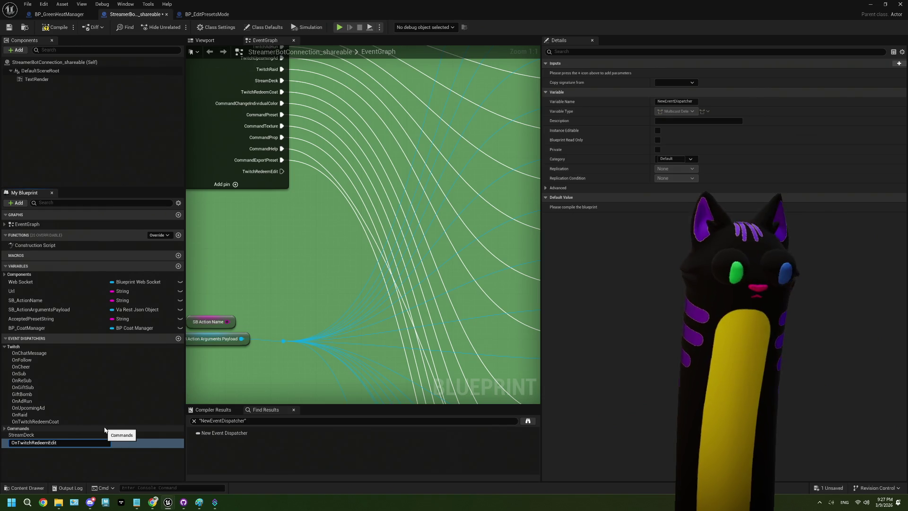
key(Return)
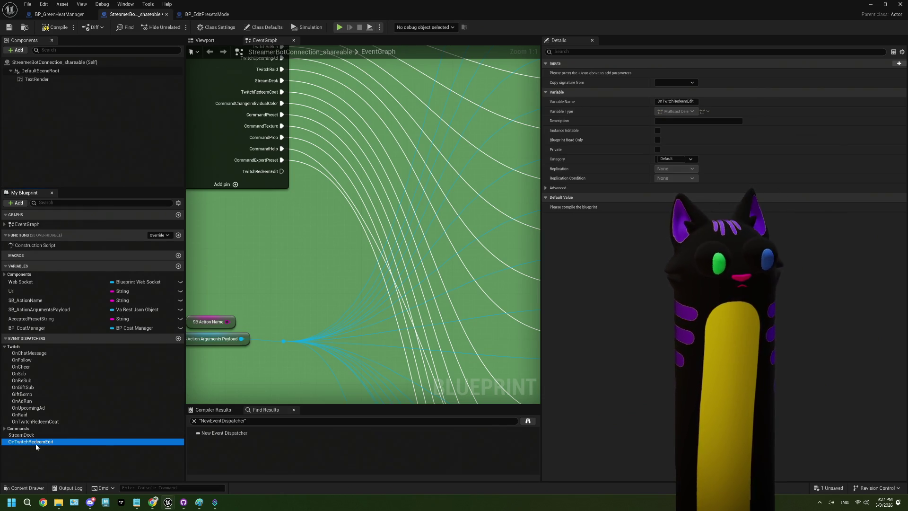
- Drop a Call OnTwitchRedeemEdit node into the graph and save the blueprint
mouse_move(35, 444)
mouse_down()
mouse_move(228, 325)
mouse_move(264, 264)
mouse_up()
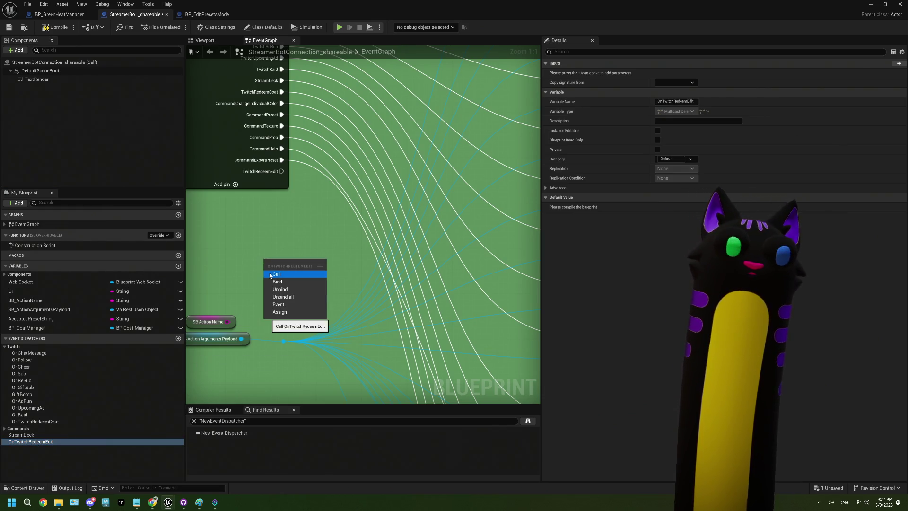
click(279, 274)
scroll(293, 227, down, 2)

_Exercise requirements_
Using the records above, reproduce exactly the lines from the line containing "mouse_move(35, 444)" through the last line, with both ends kept and no pictures.

_Solution for this problem_
mouse_move(35, 444)
mouse_down()
mouse_move(228, 325)
mouse_move(264, 264)
mouse_up()
click(279, 274)
scroll(293, 227, down, 2)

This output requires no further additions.